• Extract provided:
Help with Machine Learning Project Walkthrough

Screen Link: https://app.dataquest.io/m/135/machine-learning-project-walkthrough%3A-making-predictions/9/penalizing-the-classifier

Hi Everyone, i’ve been working on this project for a while. The problem i have is, when i try to find the tpr and fpr in my Jupyter notebook i have way different values than the ones i found in the site even if i have the same code in both windows

Site:

lr = LogisticRegression(class_weight="balanced")
predictions = cross_val_predict(lr, features, target, cv=3)
predictions = pd.Series(predictions)

fp_filter = (predictions == 1) & (loans['loan_status'] == 0)
fp = len(predictions[fp_filter])

tp_filter = (predictions == 1) & (loans['loan_status'] == 1)
tp = len(predictions[tp_filter])

fn_filter = (predictions == 0) & (loans['loan_status'] == 1)
fn = len(predictions[fn_filter])

tn_filter = (predictions == 0) & (loans['loan_status'] == 0)
tn = len(predictions[tn_filter])

fpr = fp / (fp + tn)
tpr = tp / (tp + fn)

print('False Positive Rate:', fpr)
print('True Positive Rate:', tpr)

False Positive Rate: 0.38664292074799644
True Positive Rate: 0.6636146617109359

My code:

lr = LogisticRegression(class_weight="balanced")
predictions = cross_val_predict(lr, features, target, cv=3)
predictions = pd.Series(predictions)

fp_filter = (predictions == 1) & (loans_2007['loan_status'] == 0)
fp = len(predictions[fp_filter])

tp_filter = (predictions == 1) & (loans_2007['loan_status'] == 1)
tp = len(predictions[tp_filter])

fn_filter = (predictions == 0) & (loans_2007['loan_status'] == 1)
fn = len(predictions[fn_filter])

tn_filter = (predictions == 0) & (loans_2007['loan_status'] == 0)
tn = len(predictions[tn_filter])

fpr = fp / (fp + tn)
tpr = tp / (tp + fn)

print('False Positive Rate:', fpr)
print('True Positive Rate:', tpr)

• Required actions:
• a. Please copy the forum post from "False Positive Rate: 0.38664292074799644" to "1) & (loans_2007['loan_status'] == 0)".
• b. List every variable name ending in "_filter" that appears in the forum post.
• c. What False Positive Rate does the code under "Site:" print in the forum post?

• Data excerpts:
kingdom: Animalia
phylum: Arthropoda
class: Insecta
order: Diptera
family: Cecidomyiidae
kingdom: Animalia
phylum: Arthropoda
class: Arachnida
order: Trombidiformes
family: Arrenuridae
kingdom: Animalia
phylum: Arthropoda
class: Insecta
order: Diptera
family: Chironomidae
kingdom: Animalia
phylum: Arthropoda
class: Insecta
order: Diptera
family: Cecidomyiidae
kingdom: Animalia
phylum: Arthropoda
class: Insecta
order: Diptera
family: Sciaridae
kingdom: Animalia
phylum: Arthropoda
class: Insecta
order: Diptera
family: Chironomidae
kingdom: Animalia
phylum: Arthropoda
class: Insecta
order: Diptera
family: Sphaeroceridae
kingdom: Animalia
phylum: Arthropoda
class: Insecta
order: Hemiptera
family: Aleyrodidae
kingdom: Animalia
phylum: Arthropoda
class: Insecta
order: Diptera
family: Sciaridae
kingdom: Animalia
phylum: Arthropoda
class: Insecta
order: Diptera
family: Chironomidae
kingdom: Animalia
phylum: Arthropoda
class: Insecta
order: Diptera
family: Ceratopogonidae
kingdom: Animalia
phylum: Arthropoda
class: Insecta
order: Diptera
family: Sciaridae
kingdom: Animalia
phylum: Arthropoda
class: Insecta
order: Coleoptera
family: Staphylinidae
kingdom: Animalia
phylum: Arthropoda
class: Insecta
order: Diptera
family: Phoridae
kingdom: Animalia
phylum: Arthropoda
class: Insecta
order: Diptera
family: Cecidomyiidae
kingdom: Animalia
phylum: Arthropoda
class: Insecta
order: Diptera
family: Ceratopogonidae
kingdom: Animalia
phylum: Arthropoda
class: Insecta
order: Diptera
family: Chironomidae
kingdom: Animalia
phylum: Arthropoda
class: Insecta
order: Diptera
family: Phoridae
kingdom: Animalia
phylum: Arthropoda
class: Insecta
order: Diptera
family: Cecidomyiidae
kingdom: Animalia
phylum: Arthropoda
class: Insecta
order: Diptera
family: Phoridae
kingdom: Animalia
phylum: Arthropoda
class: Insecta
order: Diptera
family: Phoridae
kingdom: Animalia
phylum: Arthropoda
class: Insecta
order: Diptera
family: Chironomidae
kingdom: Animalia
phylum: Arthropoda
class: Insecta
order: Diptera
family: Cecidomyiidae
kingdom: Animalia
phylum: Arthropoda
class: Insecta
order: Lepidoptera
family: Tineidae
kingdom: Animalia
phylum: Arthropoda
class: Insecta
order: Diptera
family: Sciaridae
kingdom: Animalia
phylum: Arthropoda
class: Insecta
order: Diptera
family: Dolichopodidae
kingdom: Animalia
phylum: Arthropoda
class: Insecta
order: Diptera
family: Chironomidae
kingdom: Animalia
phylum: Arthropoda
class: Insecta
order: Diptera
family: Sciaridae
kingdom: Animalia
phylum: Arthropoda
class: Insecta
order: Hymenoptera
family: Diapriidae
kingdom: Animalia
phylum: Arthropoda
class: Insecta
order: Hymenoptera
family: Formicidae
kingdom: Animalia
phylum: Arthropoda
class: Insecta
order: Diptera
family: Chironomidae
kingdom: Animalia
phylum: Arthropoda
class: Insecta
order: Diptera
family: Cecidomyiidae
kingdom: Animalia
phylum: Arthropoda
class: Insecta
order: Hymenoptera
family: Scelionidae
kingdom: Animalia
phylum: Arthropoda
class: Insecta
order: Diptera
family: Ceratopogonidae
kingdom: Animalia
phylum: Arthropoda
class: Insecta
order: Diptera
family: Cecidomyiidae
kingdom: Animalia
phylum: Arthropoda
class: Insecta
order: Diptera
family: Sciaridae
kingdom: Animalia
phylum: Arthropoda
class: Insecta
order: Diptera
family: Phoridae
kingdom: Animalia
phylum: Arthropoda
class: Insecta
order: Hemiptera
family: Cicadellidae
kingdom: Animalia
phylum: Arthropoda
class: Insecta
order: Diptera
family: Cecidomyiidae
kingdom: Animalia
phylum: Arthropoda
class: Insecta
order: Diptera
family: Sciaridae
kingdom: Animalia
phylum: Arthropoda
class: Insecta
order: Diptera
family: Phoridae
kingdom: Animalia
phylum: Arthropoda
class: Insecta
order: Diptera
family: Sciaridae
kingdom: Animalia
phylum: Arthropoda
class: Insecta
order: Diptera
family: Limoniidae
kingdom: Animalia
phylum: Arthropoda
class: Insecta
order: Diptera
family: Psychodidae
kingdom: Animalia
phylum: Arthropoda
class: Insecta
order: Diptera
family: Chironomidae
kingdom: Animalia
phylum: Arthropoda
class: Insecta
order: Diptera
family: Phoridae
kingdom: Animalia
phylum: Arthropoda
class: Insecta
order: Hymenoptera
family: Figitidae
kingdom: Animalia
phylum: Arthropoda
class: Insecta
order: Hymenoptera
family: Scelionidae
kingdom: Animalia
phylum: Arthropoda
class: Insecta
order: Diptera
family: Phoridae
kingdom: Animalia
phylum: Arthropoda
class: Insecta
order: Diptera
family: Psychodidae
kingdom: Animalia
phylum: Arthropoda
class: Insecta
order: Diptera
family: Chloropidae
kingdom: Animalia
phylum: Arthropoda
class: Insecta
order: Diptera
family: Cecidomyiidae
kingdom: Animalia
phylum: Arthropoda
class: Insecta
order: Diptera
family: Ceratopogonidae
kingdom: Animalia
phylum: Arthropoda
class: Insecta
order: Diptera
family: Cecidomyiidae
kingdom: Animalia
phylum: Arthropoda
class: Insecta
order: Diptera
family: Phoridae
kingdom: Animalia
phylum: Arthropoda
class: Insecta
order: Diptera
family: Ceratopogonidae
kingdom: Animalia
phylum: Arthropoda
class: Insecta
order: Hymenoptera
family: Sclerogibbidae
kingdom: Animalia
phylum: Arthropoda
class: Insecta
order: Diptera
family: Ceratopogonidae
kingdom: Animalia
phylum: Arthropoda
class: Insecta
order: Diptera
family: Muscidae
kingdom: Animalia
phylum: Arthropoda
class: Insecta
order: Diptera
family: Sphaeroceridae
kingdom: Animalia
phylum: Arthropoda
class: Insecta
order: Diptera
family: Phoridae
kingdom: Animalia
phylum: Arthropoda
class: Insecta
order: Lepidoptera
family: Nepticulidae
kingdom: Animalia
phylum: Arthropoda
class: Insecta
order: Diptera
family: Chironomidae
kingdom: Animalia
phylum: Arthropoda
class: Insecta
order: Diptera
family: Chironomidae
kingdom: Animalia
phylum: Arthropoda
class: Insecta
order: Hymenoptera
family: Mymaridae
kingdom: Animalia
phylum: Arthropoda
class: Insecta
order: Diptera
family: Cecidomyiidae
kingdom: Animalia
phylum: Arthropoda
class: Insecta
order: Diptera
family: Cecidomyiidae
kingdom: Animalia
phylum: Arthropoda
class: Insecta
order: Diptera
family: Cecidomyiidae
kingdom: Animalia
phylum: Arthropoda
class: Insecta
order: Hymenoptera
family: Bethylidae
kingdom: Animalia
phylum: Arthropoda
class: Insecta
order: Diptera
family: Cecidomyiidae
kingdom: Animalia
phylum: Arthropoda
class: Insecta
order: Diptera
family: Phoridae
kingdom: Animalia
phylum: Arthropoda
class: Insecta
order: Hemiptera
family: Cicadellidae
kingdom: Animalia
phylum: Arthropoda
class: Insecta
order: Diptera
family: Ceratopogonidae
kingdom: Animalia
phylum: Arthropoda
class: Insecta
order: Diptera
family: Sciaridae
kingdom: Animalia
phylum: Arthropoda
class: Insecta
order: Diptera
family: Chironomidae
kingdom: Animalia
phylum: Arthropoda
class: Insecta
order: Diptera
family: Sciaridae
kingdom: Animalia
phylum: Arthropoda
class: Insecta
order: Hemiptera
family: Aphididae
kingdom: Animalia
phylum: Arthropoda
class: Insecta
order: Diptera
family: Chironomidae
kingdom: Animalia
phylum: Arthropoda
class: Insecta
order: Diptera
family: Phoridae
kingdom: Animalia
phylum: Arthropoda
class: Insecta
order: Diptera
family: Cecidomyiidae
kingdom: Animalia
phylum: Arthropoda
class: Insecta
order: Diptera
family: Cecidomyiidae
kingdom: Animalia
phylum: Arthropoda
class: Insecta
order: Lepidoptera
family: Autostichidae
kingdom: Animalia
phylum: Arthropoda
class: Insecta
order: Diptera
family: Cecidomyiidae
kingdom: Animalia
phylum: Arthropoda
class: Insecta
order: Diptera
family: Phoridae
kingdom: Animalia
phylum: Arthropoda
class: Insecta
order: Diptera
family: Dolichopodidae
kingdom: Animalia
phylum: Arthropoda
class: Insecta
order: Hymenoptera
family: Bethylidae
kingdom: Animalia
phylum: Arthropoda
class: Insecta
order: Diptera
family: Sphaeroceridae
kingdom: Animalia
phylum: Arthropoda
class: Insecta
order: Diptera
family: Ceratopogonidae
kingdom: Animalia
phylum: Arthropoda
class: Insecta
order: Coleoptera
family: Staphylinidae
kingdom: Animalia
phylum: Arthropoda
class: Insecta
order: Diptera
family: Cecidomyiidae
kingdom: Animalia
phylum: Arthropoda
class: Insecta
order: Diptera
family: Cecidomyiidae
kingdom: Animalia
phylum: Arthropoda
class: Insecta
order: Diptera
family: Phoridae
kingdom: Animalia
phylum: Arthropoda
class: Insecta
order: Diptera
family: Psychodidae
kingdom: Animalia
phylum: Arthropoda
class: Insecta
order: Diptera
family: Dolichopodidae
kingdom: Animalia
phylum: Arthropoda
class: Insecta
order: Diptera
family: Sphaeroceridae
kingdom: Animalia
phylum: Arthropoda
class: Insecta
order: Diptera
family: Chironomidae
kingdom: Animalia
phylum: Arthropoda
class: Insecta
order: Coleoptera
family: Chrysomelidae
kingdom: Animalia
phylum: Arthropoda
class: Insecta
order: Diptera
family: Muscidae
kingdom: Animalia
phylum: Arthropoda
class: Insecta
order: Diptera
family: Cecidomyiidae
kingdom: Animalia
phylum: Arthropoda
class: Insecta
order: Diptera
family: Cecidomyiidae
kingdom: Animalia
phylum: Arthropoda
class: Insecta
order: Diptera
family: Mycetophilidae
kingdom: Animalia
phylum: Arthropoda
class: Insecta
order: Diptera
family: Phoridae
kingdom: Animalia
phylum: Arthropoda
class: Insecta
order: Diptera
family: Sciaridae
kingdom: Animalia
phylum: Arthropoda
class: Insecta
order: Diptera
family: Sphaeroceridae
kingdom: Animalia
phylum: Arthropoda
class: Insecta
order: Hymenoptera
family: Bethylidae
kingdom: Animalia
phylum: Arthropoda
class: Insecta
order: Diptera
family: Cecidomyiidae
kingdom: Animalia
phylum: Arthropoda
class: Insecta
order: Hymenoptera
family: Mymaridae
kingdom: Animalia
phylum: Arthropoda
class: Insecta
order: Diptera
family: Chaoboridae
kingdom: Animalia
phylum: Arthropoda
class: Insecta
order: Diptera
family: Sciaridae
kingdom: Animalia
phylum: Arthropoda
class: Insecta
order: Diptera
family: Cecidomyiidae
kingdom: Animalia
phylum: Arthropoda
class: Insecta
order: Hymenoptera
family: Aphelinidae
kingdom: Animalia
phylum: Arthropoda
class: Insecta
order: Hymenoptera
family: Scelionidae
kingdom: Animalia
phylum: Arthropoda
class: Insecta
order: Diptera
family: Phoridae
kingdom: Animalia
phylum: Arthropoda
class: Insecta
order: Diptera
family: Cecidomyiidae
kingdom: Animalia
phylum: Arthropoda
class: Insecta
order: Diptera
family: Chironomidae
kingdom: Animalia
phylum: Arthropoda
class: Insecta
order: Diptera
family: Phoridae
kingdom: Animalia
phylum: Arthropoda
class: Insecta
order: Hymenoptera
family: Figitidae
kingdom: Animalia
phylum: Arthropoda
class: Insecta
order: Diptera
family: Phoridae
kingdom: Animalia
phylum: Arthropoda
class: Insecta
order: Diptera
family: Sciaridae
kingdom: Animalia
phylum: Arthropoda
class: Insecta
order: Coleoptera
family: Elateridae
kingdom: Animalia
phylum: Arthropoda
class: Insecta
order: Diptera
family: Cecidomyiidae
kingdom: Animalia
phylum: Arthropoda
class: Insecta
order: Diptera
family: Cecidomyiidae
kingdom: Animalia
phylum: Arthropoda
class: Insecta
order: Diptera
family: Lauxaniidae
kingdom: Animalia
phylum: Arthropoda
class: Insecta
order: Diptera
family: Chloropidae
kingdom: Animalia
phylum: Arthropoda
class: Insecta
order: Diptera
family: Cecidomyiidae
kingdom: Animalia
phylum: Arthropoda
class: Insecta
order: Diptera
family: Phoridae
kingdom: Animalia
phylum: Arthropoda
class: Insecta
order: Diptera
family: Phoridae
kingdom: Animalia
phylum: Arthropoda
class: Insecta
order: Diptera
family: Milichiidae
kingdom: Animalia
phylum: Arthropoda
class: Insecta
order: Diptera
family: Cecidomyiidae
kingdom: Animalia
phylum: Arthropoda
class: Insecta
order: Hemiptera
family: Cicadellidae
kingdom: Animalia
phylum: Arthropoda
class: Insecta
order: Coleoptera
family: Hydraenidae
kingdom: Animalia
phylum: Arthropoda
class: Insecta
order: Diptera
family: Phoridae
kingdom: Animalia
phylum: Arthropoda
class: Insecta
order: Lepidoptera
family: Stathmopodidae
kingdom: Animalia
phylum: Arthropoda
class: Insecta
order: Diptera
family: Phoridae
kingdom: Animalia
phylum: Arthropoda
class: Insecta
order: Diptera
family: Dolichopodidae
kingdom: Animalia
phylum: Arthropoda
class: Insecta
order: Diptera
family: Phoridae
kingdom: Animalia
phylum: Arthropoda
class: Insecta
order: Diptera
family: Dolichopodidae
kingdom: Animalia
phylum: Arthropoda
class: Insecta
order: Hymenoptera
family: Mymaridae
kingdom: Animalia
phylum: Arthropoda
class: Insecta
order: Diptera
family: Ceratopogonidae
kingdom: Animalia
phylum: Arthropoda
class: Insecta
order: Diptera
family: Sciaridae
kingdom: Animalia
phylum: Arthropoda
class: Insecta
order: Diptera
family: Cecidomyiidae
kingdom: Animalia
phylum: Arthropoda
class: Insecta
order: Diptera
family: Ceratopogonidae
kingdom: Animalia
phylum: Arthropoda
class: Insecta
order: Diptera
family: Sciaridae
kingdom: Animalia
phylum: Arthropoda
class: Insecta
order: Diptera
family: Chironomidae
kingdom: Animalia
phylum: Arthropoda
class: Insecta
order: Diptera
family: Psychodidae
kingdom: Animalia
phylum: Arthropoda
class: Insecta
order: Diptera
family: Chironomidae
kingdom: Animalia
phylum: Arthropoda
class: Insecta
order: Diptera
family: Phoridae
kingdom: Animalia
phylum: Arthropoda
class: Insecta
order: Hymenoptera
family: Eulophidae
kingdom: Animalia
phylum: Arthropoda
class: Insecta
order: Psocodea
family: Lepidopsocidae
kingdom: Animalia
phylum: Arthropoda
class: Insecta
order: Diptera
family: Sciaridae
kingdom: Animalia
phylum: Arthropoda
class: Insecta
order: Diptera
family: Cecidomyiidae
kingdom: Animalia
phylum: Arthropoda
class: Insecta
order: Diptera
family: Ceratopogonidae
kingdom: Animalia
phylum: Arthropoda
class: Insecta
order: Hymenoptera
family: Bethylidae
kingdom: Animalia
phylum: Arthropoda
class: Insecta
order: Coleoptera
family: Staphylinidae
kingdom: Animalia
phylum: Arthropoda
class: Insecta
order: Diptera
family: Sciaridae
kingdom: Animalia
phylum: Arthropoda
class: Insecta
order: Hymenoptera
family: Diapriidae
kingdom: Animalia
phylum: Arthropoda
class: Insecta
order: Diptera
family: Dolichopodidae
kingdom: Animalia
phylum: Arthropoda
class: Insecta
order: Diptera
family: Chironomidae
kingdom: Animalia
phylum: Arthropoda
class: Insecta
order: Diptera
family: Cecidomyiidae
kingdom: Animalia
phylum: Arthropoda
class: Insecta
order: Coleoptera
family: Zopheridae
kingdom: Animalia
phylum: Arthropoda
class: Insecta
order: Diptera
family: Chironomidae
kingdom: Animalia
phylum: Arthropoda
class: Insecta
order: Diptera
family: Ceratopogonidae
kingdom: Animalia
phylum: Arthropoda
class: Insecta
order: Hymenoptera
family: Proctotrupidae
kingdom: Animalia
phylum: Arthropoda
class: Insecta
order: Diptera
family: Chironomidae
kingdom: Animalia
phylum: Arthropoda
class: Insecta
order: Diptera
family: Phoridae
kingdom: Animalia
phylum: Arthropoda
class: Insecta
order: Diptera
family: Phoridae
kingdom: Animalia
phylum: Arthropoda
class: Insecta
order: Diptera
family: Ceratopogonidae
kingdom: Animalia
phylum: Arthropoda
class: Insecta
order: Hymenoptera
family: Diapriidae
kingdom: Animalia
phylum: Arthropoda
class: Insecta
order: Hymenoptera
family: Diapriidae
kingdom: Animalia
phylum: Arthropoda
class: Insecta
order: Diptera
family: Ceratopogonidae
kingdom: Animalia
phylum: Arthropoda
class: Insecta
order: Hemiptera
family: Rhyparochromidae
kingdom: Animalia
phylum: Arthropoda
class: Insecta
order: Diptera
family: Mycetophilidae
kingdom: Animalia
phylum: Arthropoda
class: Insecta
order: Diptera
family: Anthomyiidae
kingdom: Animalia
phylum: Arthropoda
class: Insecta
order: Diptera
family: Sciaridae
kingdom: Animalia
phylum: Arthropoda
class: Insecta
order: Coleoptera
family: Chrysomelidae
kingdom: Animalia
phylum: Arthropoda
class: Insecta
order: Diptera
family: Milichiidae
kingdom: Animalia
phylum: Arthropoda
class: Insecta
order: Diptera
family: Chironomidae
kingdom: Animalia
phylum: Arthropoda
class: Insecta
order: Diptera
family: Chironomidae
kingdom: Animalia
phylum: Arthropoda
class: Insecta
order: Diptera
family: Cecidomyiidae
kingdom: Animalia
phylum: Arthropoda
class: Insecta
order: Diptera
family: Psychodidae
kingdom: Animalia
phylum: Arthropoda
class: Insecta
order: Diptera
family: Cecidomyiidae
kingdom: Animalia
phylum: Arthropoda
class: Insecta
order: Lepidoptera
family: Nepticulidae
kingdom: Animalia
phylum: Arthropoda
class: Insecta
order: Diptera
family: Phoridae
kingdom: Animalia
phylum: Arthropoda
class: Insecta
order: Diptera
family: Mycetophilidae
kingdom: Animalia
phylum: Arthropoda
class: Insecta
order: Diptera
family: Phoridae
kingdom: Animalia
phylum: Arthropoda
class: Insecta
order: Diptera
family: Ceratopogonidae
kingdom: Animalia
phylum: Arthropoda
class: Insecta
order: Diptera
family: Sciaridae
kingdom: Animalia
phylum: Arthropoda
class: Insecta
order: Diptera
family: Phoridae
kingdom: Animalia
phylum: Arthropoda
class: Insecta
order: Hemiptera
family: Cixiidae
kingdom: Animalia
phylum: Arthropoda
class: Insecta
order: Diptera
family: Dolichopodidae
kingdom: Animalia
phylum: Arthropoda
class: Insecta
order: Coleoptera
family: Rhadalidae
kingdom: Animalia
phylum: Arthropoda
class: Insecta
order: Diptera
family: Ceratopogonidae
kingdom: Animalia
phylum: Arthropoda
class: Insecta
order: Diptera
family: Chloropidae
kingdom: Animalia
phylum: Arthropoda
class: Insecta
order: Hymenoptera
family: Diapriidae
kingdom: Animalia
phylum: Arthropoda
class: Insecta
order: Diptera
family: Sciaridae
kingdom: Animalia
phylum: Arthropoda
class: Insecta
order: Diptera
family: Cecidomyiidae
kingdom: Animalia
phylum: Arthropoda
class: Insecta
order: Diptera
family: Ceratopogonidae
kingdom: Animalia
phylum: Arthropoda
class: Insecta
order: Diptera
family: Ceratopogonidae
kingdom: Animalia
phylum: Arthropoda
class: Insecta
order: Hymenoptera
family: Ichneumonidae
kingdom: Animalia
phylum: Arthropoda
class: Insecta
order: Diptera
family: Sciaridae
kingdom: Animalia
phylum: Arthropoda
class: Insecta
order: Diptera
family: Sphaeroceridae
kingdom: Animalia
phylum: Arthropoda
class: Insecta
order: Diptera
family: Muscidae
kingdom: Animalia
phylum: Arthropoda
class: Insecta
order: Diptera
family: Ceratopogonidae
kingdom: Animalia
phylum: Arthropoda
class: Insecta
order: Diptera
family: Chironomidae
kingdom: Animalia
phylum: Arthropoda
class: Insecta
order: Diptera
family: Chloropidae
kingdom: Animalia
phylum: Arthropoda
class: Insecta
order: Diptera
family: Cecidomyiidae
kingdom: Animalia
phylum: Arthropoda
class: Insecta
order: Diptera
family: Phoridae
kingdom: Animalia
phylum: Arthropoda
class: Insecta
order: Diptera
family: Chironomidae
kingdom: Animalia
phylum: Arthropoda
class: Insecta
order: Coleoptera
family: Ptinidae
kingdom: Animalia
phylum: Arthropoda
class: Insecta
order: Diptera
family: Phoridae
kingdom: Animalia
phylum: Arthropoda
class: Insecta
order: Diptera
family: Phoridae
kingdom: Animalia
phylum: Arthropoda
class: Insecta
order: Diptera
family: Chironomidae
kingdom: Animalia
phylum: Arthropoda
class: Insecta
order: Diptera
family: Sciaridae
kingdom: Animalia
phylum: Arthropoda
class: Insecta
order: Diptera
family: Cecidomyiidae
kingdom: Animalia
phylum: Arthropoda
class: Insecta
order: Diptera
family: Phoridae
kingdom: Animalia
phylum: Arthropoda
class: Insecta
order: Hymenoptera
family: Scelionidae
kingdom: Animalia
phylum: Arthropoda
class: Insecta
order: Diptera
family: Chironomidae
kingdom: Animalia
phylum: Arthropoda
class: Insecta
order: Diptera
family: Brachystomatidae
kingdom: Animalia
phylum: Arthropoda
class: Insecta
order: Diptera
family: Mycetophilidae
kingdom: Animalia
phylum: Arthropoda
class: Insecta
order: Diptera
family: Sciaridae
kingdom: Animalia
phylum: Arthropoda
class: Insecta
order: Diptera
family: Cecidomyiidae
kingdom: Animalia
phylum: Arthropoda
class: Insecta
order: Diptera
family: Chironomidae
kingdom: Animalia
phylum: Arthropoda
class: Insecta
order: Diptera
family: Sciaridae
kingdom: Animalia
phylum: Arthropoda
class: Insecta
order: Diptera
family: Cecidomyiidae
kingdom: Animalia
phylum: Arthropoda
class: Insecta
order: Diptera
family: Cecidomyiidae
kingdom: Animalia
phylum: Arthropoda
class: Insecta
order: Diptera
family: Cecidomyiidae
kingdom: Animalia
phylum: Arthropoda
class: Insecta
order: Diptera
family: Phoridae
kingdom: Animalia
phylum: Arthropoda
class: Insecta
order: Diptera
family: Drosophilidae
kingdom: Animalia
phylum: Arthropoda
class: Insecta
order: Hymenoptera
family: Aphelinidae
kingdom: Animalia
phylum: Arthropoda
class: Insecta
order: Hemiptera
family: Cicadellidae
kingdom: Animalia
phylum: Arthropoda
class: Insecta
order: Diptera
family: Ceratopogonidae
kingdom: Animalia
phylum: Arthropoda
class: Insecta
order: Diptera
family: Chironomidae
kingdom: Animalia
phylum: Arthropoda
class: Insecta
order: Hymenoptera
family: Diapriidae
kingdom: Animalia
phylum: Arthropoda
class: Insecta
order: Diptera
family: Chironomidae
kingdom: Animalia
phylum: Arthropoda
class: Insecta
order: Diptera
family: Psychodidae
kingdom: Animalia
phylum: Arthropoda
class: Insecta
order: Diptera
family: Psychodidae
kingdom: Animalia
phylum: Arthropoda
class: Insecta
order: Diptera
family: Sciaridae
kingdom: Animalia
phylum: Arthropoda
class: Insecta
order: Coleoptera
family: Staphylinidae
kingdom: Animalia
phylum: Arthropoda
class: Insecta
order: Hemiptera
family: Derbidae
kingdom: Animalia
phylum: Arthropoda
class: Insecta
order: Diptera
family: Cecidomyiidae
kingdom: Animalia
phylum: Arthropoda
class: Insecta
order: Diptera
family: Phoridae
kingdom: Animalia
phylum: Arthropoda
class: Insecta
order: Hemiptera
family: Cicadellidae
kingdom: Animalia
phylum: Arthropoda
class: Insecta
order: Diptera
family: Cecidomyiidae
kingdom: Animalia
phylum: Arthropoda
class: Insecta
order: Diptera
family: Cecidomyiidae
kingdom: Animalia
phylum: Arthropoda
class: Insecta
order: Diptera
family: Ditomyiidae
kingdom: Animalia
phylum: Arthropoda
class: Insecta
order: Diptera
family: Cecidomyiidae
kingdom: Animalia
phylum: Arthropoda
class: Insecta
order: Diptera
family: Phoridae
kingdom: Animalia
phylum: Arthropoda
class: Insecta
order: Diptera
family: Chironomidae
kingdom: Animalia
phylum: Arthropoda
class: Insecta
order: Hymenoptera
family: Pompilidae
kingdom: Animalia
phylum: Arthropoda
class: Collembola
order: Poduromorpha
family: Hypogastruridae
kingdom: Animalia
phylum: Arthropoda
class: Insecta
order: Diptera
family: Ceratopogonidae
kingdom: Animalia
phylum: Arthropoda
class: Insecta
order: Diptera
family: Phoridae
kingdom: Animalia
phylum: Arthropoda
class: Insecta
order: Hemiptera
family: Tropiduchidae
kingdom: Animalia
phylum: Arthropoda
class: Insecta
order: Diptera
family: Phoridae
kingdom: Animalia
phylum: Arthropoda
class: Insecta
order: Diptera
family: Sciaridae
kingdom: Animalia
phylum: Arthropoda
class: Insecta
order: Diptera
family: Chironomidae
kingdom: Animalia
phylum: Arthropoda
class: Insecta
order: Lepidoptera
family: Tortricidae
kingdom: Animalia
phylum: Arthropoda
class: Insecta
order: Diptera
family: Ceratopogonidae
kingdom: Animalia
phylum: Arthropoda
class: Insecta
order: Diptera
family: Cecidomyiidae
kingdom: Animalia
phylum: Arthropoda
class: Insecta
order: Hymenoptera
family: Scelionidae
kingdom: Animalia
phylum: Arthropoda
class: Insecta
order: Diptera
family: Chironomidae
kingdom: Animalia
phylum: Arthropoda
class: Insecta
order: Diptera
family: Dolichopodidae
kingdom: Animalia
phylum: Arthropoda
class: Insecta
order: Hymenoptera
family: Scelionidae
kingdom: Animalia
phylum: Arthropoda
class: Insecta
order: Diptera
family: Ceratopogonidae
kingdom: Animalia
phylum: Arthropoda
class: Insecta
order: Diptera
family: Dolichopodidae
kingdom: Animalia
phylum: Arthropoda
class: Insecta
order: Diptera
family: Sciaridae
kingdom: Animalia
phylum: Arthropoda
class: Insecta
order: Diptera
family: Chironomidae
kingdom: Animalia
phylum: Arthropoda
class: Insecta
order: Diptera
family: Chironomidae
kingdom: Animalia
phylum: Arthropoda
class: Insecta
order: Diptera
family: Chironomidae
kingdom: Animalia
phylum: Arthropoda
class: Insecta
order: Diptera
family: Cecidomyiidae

• Completed exercise:
• a.
False Positive Rate: 0.38664292074799644
True Positive Rate: 0.6636146617109359

My code:

lr = LogisticRegression(class_weight="balanced")
predictions = cross_val_predict(lr, features, target, cv=3)
predictions = pd.Series(predictions)

fp_filter = (predictions == 1) & (loans_2007['loan_status'] == 0)

• b. fp_filter, tp_filter, fn_filter, tn_filter

• c. 0.38664292074799644